> _What to produce_:
Copy the lines below verbatim, beginning at the line containing "Does This Exist?**" and ending after the line containing "The creation of".

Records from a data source
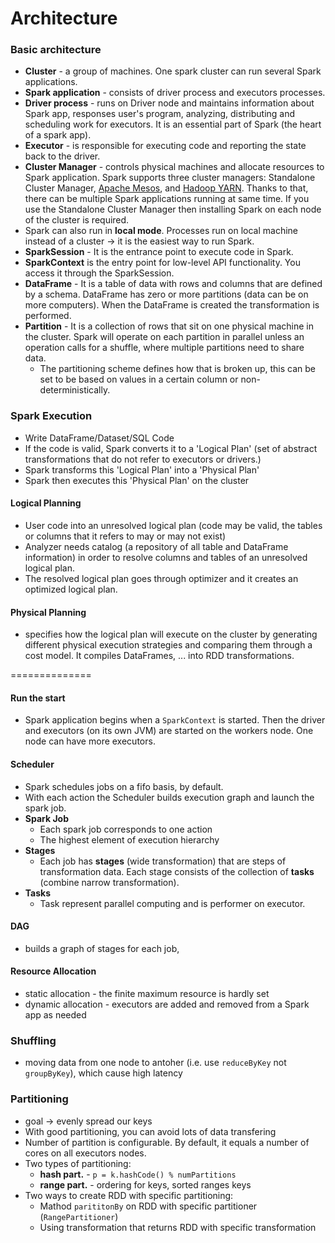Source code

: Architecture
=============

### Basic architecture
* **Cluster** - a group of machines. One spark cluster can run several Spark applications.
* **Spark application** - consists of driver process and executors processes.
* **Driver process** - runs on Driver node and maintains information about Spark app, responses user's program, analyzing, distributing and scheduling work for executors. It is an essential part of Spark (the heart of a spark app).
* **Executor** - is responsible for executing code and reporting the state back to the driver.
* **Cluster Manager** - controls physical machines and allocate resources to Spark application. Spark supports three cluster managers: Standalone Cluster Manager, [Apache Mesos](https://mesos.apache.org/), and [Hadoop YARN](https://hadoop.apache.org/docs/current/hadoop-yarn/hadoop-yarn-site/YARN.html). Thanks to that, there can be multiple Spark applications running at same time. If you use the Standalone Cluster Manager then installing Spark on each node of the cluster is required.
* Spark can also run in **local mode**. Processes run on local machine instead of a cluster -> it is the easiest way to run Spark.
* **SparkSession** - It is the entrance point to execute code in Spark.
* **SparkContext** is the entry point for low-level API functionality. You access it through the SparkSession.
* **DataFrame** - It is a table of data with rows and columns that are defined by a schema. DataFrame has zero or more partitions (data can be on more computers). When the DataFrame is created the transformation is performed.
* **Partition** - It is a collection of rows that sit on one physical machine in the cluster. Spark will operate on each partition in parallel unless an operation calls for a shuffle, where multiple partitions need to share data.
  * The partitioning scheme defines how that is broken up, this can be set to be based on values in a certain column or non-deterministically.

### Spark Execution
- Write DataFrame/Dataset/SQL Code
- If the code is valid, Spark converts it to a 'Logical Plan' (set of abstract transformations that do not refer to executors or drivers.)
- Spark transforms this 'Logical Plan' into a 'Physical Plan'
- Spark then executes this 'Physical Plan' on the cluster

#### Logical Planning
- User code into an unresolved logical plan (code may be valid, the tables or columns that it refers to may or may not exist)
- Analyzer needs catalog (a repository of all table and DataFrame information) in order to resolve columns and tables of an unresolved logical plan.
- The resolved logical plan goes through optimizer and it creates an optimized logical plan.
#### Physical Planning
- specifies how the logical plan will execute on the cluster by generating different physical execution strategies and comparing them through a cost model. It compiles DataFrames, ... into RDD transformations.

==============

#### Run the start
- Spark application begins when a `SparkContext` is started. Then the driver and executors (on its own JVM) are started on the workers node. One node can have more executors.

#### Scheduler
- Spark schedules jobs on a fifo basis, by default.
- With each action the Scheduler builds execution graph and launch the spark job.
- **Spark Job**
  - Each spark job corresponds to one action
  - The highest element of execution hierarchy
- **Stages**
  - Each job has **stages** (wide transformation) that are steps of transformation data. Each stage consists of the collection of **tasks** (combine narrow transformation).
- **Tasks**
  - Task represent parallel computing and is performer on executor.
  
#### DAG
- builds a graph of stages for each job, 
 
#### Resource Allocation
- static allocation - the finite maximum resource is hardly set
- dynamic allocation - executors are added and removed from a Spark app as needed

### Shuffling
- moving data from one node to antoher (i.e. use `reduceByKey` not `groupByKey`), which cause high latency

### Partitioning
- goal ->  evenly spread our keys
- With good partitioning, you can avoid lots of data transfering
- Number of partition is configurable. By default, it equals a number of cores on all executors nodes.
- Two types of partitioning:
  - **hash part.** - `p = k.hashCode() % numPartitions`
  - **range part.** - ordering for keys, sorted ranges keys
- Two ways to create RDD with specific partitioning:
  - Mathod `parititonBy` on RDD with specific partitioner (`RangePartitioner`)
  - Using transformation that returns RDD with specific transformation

* * *

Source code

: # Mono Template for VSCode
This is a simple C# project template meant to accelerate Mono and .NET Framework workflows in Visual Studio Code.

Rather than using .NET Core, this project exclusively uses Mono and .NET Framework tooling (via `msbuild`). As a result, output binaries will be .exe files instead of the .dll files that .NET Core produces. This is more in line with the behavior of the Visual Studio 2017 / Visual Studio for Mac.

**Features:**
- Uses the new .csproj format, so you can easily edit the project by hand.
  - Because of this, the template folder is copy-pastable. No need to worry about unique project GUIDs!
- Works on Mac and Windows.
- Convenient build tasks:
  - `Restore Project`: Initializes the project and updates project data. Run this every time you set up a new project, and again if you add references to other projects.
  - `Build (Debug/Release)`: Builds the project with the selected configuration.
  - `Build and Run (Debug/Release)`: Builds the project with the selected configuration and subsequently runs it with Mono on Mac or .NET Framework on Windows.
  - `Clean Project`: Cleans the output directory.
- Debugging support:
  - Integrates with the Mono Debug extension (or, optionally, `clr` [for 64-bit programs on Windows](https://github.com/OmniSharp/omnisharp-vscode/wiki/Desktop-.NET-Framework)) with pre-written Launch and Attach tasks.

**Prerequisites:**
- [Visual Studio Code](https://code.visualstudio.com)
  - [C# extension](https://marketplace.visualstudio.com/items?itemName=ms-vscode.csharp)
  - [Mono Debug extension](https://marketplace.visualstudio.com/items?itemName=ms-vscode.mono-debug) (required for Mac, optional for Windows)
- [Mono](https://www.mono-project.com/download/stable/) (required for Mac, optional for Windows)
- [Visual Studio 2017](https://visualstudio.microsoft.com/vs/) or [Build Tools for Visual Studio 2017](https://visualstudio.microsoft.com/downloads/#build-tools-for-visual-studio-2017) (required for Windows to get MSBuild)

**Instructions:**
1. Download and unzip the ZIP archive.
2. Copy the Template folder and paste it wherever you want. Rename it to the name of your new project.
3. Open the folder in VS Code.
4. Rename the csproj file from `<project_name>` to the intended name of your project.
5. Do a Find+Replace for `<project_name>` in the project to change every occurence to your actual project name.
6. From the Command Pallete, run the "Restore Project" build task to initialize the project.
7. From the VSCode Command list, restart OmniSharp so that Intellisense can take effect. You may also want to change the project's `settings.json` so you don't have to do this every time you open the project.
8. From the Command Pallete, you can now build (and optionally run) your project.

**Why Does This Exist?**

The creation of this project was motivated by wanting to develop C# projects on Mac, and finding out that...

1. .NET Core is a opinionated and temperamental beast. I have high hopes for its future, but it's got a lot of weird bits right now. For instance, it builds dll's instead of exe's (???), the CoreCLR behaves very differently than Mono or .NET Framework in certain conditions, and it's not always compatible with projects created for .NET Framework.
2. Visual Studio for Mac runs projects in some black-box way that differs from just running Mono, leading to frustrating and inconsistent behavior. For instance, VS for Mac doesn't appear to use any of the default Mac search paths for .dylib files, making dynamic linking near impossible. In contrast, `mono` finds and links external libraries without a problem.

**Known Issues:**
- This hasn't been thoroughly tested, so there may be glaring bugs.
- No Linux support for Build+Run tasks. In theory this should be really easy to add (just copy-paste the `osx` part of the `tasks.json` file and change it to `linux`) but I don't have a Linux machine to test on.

> _Result of the task_:
**Why Does This Exist?**

The creation of this project was motivated by wanting to develop C# projects on Mac, and finding out that...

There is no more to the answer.